There are several ways that non-residents can avoid paying the NRST. One option is to purchase property in an area that is not subject to the tax. The NRST only applies to certain areas of Ontario, so it is important to research the location of the property before making a purchase.
Another option is to become a Canadian citizen or permanent resident. Once you have obtained citizenship or permanent residency, you will no longer be subject to the NRST. However, this option may not be feasible for everyone, as it requires a significant investment of time and resources.

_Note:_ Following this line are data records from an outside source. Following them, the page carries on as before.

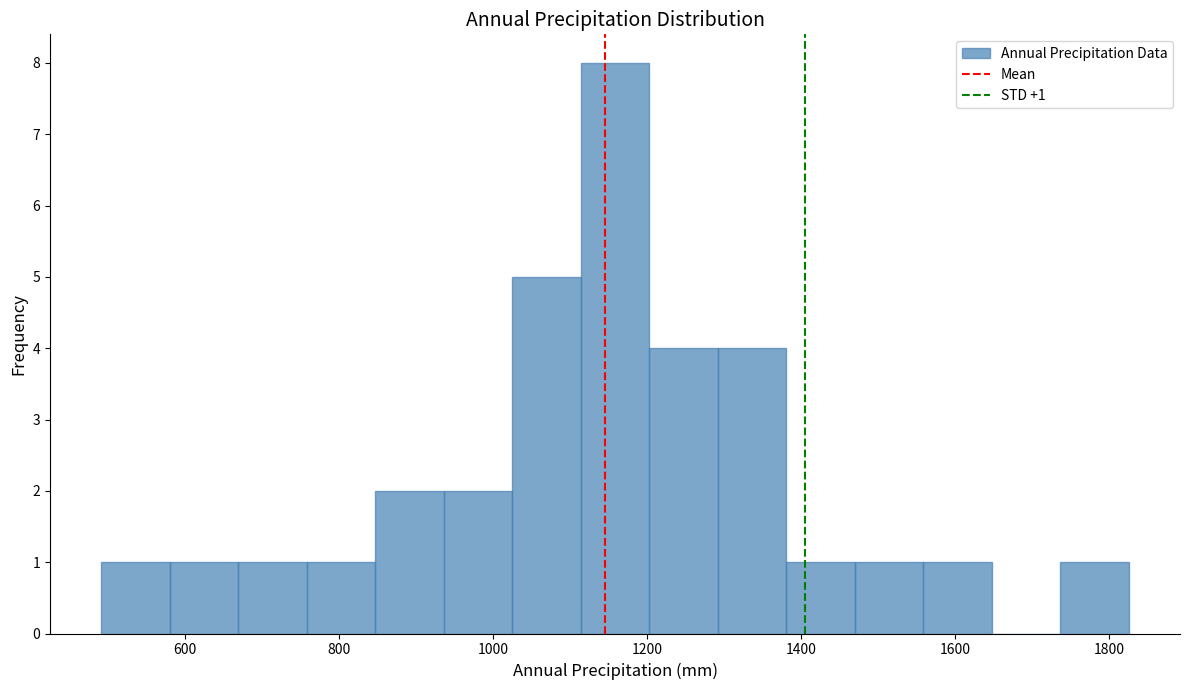

Over which range of the x-axis is the bar tallest?

1120 to 1200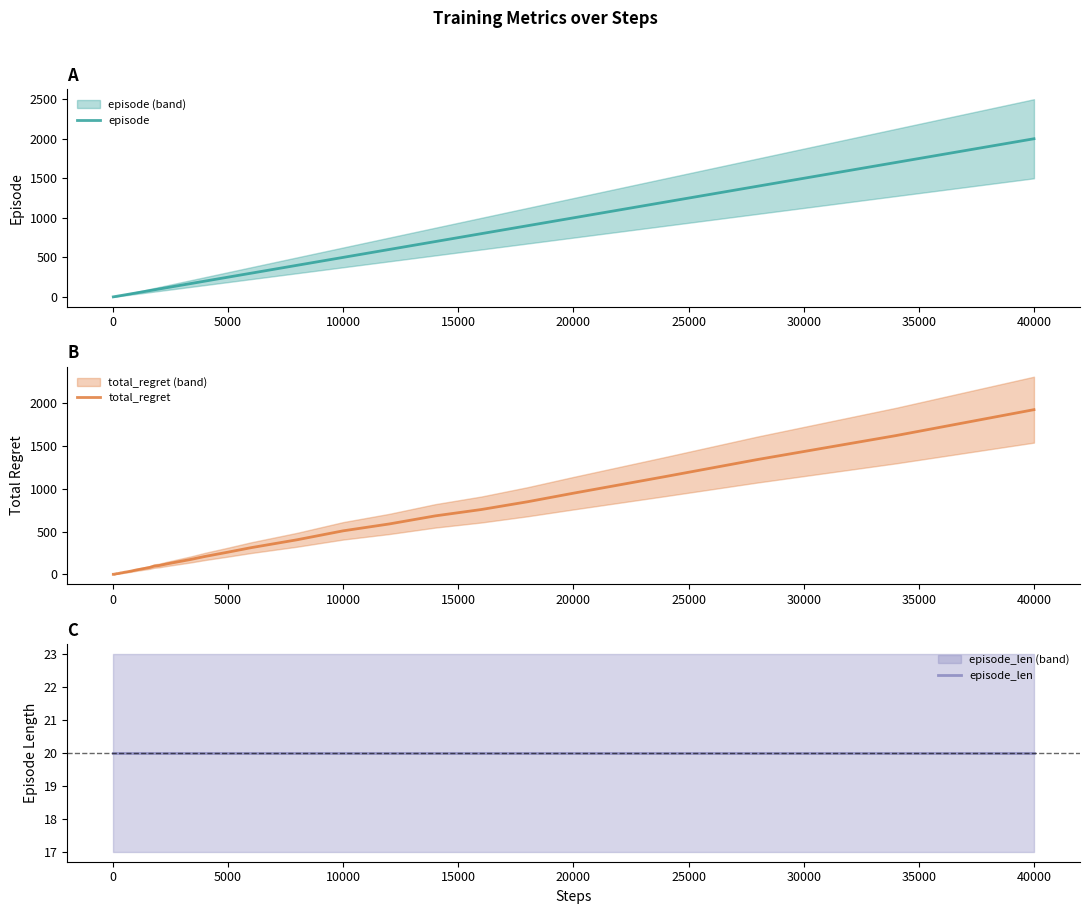

Reading left to right, list all the values displayed in this chart.

episode: 1	2	3	4	5	6	7	8	9	10	12	14	17	20	25	30	40	50	60	70	80	90	100	120	140	170	200	250	300	400	500	600	700	800	900	1000	1200	1400	1700	2000
total_regret: 2	2	4	4	6	6	8	10	10	10	12	14	18	20	26	30	40	52	62	72	82	98	104	126	146	176	210	260	312	404	508	588	682	756	846	946	1140	1338	1616	1918
episode_len: 20	20	20	20	20	20	20	20	20	20	20	20	20	20	20	20	20	20	20	20	20	20	20	20	20	20	20	20	20	20	20	20	20	20	20	20	20	20	20	20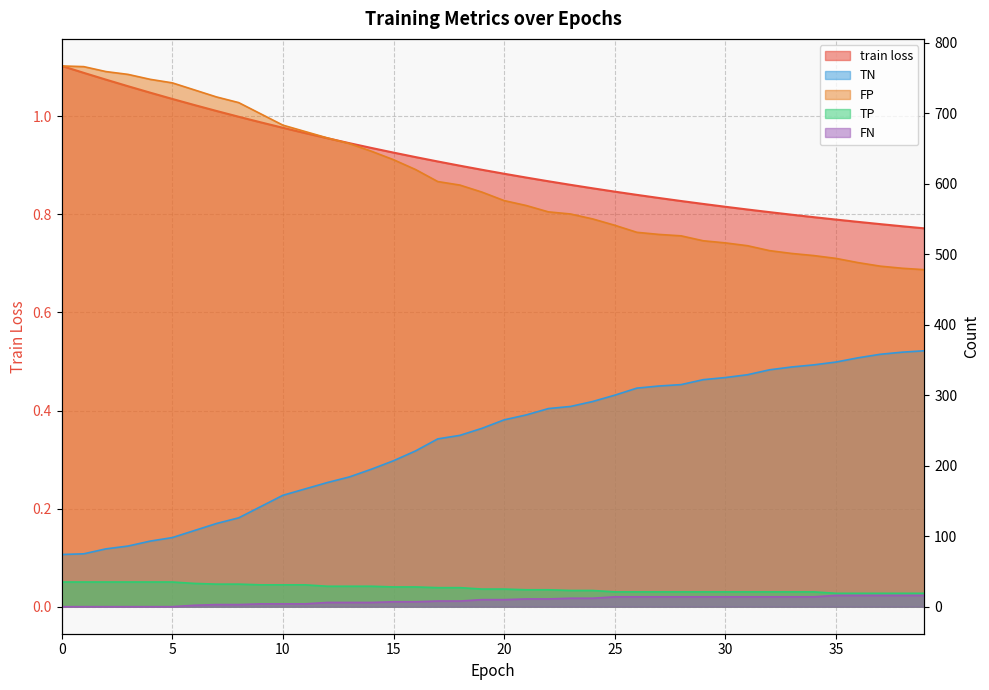

What is the maximum value shown in the chart?

767.0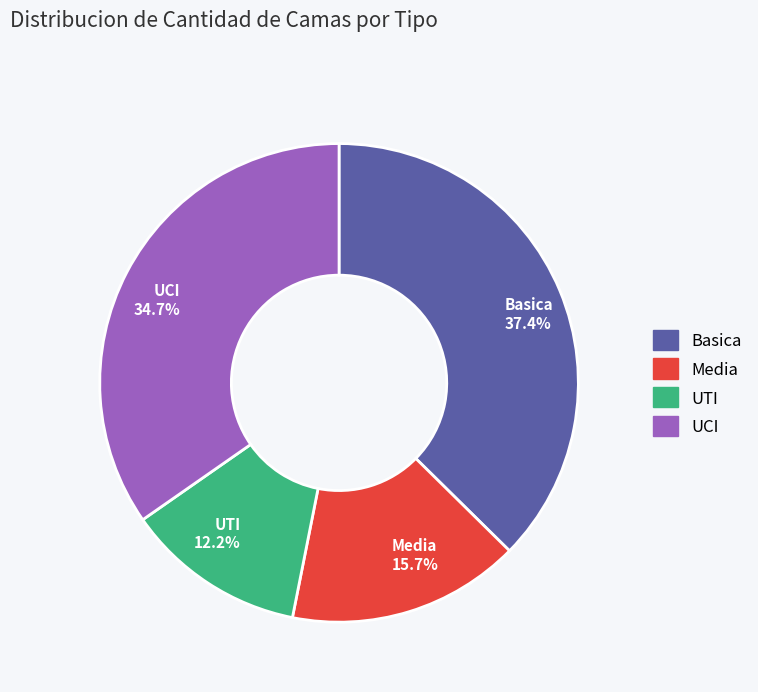

Rank the categories by value from highest to lowest.

Basica, UCI, Media, UTI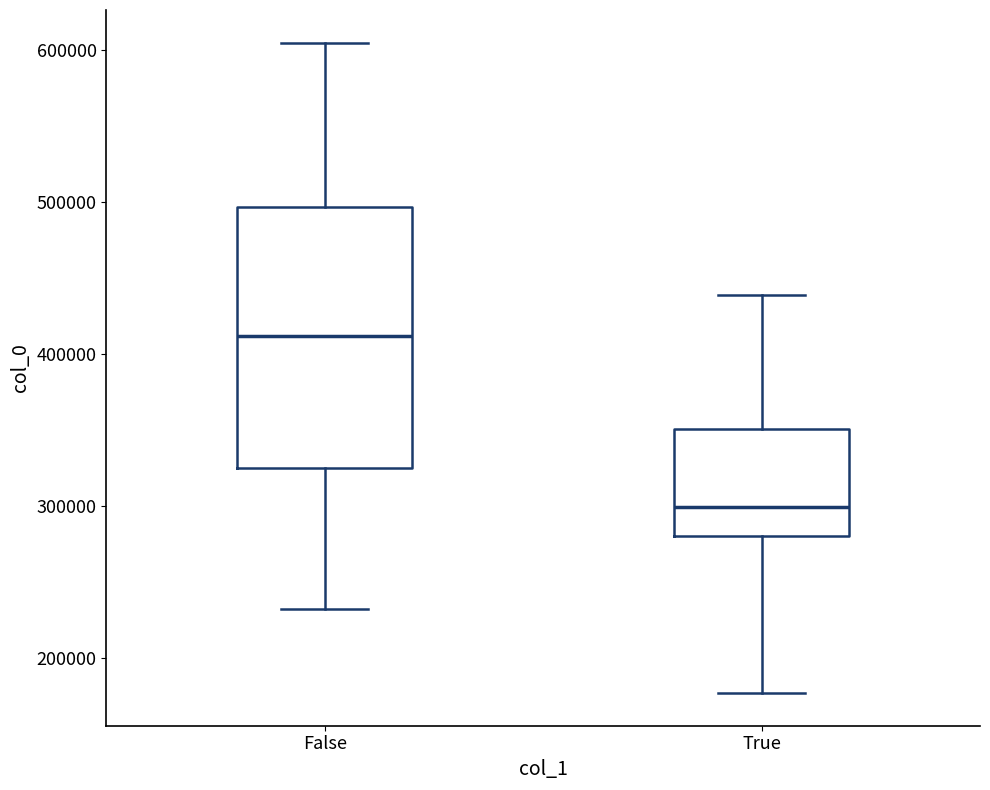

Reading left to right, read every box against the y-axis: the position of its median line, the range the box covers, and the ends of its whiskers. The values are not printed on the chart, so give them approximately, as read against the axis.

False: median 410000, box 330000 to 500000, whiskers 230000 to 600000
True: median 300000, box 280000 to 350000, whiskers 180000 to 440000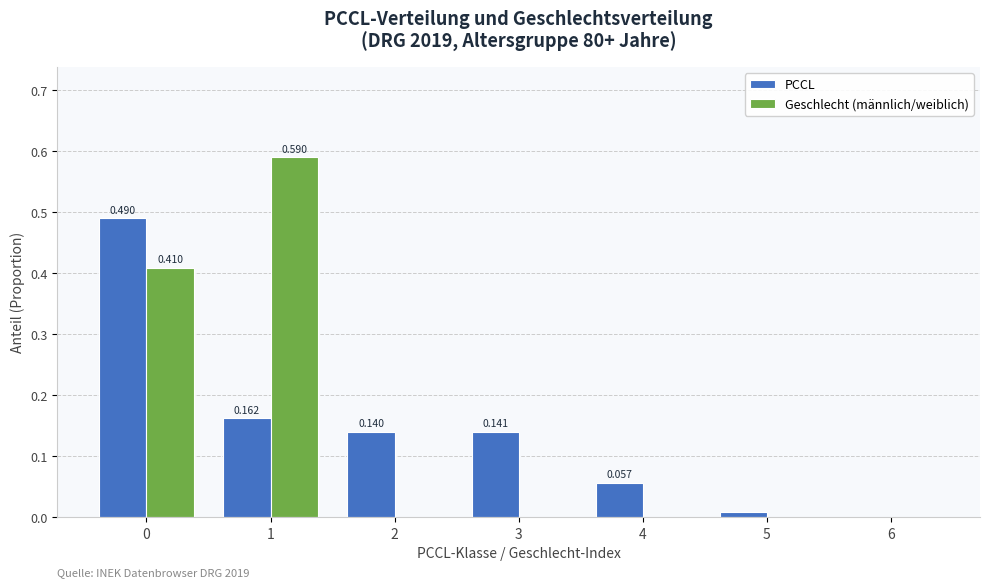

How many data points does each series have?

7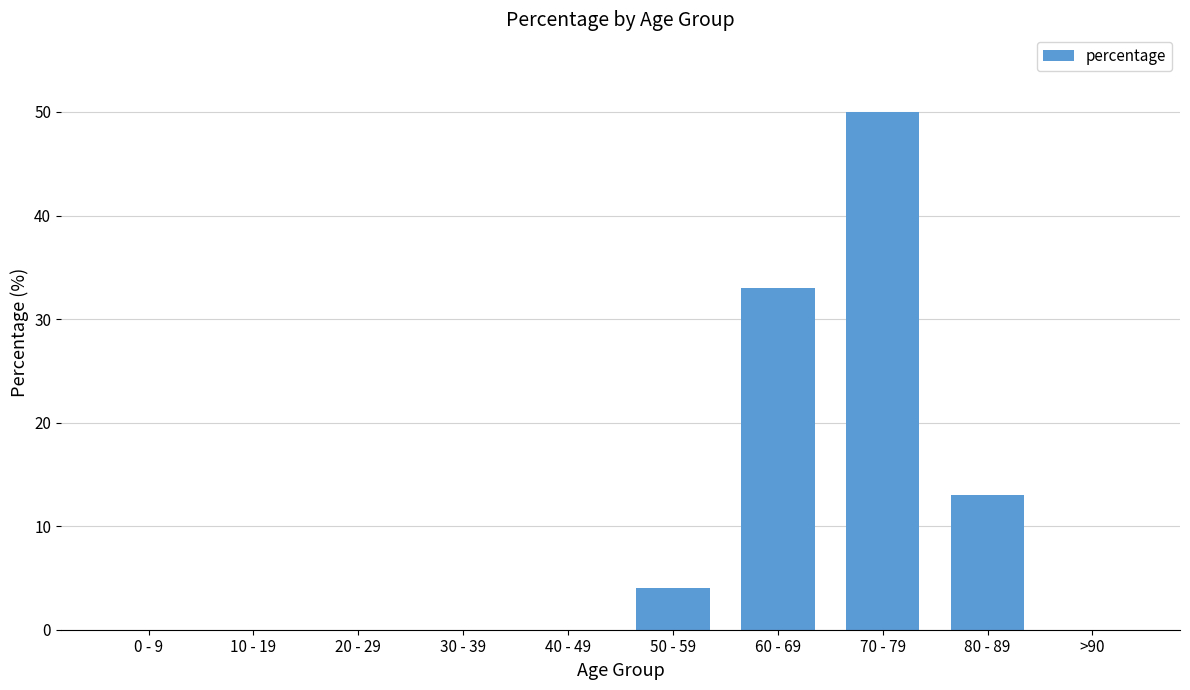

Reading left to right, list all the values displayed in this chart.

0	0	0	0	0	4	33	50	13	0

Other Considerations for Non-Resident Buyers
In addition to the NRST, non-resident buyers should be aware of other factors that may affect their ability to purchase property in Canada. For example, non-residents may be subject to higher interest rates and stricter lending requirements than Canadian residents. Non-residents may also face challenges when it comes to financing their purchase, as Canadian banks may require a larger down payment and proof of income from a Canadian source.
Conclusion
If you are a non-resident who is interested in investing in the Canadian real estate market, it is important to be aware of the Non-Resident Speculation Tax. This tax, which is applied to non-residents who purchase residential property in certain areas of Ontario, can add a significant amount to the cost of the purchase. However, there are ways to avoid paying the tax, such as purchasing property in an area that is not subject to the tax or becoming a Canadian citizen or permanent resident. By being informed and taking the necessary steps, non-residents can navigate the Canadian real estate market and make informed investment decisions.